Copy out the listing beneath, missing nothing.

***** SOURCE DATA

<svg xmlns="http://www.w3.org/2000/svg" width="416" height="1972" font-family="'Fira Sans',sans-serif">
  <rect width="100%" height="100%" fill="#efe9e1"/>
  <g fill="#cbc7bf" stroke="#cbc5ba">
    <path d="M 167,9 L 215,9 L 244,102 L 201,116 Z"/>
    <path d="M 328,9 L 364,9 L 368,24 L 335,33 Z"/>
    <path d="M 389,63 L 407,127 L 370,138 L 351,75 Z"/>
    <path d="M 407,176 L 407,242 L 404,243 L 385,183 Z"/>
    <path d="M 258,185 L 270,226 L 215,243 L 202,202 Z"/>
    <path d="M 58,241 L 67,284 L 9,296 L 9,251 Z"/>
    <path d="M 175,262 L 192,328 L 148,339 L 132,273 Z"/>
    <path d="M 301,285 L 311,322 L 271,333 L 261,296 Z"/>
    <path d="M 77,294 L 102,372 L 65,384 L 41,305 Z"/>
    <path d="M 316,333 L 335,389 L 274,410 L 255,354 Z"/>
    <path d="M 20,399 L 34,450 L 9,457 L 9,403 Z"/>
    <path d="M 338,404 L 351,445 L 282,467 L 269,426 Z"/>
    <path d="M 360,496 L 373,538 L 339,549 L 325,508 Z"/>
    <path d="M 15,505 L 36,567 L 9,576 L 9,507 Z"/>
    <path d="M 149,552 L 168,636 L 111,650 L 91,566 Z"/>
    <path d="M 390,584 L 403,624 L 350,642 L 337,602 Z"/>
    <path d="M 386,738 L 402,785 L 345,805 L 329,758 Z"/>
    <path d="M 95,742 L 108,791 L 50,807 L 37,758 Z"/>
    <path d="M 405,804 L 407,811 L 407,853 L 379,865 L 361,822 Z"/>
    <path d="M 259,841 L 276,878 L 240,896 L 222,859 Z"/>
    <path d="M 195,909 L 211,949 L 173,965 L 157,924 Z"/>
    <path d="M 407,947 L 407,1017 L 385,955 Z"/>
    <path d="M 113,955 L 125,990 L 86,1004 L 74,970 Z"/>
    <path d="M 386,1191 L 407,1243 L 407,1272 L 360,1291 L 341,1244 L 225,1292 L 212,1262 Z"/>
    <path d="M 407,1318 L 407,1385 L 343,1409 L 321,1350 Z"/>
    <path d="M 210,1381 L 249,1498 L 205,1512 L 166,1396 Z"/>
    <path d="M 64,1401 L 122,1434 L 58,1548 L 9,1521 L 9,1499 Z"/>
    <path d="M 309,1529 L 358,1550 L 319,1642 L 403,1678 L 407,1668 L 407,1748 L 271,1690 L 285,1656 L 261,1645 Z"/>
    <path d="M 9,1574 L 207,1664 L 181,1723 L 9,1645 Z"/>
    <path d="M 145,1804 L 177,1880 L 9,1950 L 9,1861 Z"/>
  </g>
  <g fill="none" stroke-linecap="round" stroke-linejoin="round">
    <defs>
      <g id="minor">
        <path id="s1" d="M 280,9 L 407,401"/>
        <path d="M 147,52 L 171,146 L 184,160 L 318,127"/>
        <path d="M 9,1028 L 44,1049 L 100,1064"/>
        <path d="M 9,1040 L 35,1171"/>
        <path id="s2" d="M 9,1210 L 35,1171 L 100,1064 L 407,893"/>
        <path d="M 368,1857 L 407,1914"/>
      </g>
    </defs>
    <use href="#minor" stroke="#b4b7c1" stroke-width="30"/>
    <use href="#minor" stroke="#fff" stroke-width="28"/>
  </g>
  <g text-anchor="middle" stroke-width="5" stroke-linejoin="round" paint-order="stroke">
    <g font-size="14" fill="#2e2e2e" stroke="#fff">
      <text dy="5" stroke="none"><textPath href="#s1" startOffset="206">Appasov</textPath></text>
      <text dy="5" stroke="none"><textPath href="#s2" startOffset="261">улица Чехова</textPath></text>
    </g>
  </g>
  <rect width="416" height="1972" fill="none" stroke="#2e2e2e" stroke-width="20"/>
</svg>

**********

SOLUTION TO THIS EXERCISE:
<svg xmlns="http://www.w3.org/2000/svg" width="416" height="1972" font-family="'Fira Sans',sans-serif">
  <rect width="100%" height="100%" fill="#efe9e1"/>
  <g fill="#cbc7bf" stroke="#cbc5ba">
    <path d="M 167,9 L 215,9 L 244,102 L 201,116 Z"/>
    <path d="M 328,9 L 364,9 L 368,24 L 335,33 Z"/>
    <path d="M 389,63 L 407,127 L 370,138 L 351,75 Z"/>
    <path d="M 407,176 L 407,242 L 404,243 L 385,183 Z"/>
    <path d="M 258,185 L 270,226 L 215,243 L 202,202 Z"/>
    <path d="M 58,241 L 67,284 L 9,296 L 9,251 Z"/>
    <path d="M 175,262 L 192,328 L 148,339 L 132,273 Z"/>
    <path d="M 301,285 L 311,322 L 271,333 L 261,296 Z"/>
    <path d="M 77,294 L 102,372 L 65,384 L 41,305 Z"/>
    <path d="M 316,333 L 335,389 L 274,410 L 255,354 Z"/>
    <path d="M 20,399 L 34,450 L 9,457 L 9,403 Z"/>
    <path d="M 338,404 L 351,445 L 282,467 L 269,426 Z"/>
    <path d="M 360,496 L 373,538 L 339,549 L 325,508 Z"/>
    <path d="M 15,505 L 36,567 L 9,576 L 9,507 Z"/>
    <path d="M 149,552 L 168,636 L 111,650 L 91,566 Z"/>
    <path d="M 390,584 L 403,624 L 350,642 L 337,602 Z"/>
    <path d="M 386,738 L 402,785 L 345,805 L 329,758 Z"/>
    <path d="M 95,742 L 108,791 L 50,807 L 37,758 Z"/>
    <path d="M 405,804 L 407,811 L 407,853 L 379,865 L 361,822 Z"/>
    <path d="M 259,841 L 276,878 L 240,896 L 222,859 Z"/>
    <path d="M 195,909 L 211,949 L 173,965 L 157,924 Z"/>
    <path d="M 407,947 L 407,1017 L 385,955 Z"/>
    <path d="M 113,955 L 125,990 L 86,1004 L 74,970 Z"/>
    <path d="M 386,1191 L 407,1243 L 407,1272 L 360,1291 L 341,1244 L 225,1292 L 212,1262 Z"/>
    <path d="M 407,1318 L 407,1385 L 343,1409 L 321,1350 Z"/>
    <path d="M 210,1381 L 249,1498 L 205,1512 L 166,1396 Z"/>
    <path d="M 64,1401 L 122,1434 L 58,1548 L 9,1521 L 9,1499 Z"/>
    <path d="M 309,1529 L 358,1550 L 319,1642 L 403,1678 L 407,1668 L 407,1748 L 271,1690 L 285,1656 L 261,1645 Z"/>
    <path d="M 9,1574 L 207,1664 L 181,1723 L 9,1645 Z"/>
    <path d="M 145,1804 L 177,1880 L 9,1950 L 9,1861 Z"/>
  </g>
  <g fill="none" stroke-linecap="round" stroke-linejoin="round">
    <defs>
      <g id="minor">
        <path id="s1" d="M 280,9 L 407,401"/>
        <path d="M 147,52 L 171,146 L 184,160 L 318,127"/>
        <path d="M 9,1028 L 44,1049 L 100,1064"/>
        <path d="M 9,1040 L 35,1171"/>
        <path id="s2" d="M 9,1210 L 35,1171 L 100,1064 L 407,893"/>
        <path d="M 368,1857 L 407,1914"/>
      </g>
    </defs>
    <use href="#minor" stroke="#b4b7c1" stroke-width="30"/>
    <use href="#minor" stroke="#fff" stroke-width="28"/>
  </g>
  <g text-anchor="middle" stroke-width="5" stroke-linejoin="round" paint-order="stroke">
    <g font-size="14" fill="#2e2e2e" stroke="#fff">
      <text dy="5" stroke="none"><textPath href="#s1" startOffset="206">Appasov</textPath></text>
      <text dy="5" stroke="none"><textPath href="#s2" startOffset="261">улица Чехова</textPath></text>
    </g>
  </g>
  <rect width="416" height="1972" fill="none" stroke="#2e2e2e" stroke-width="20"/>
</svg>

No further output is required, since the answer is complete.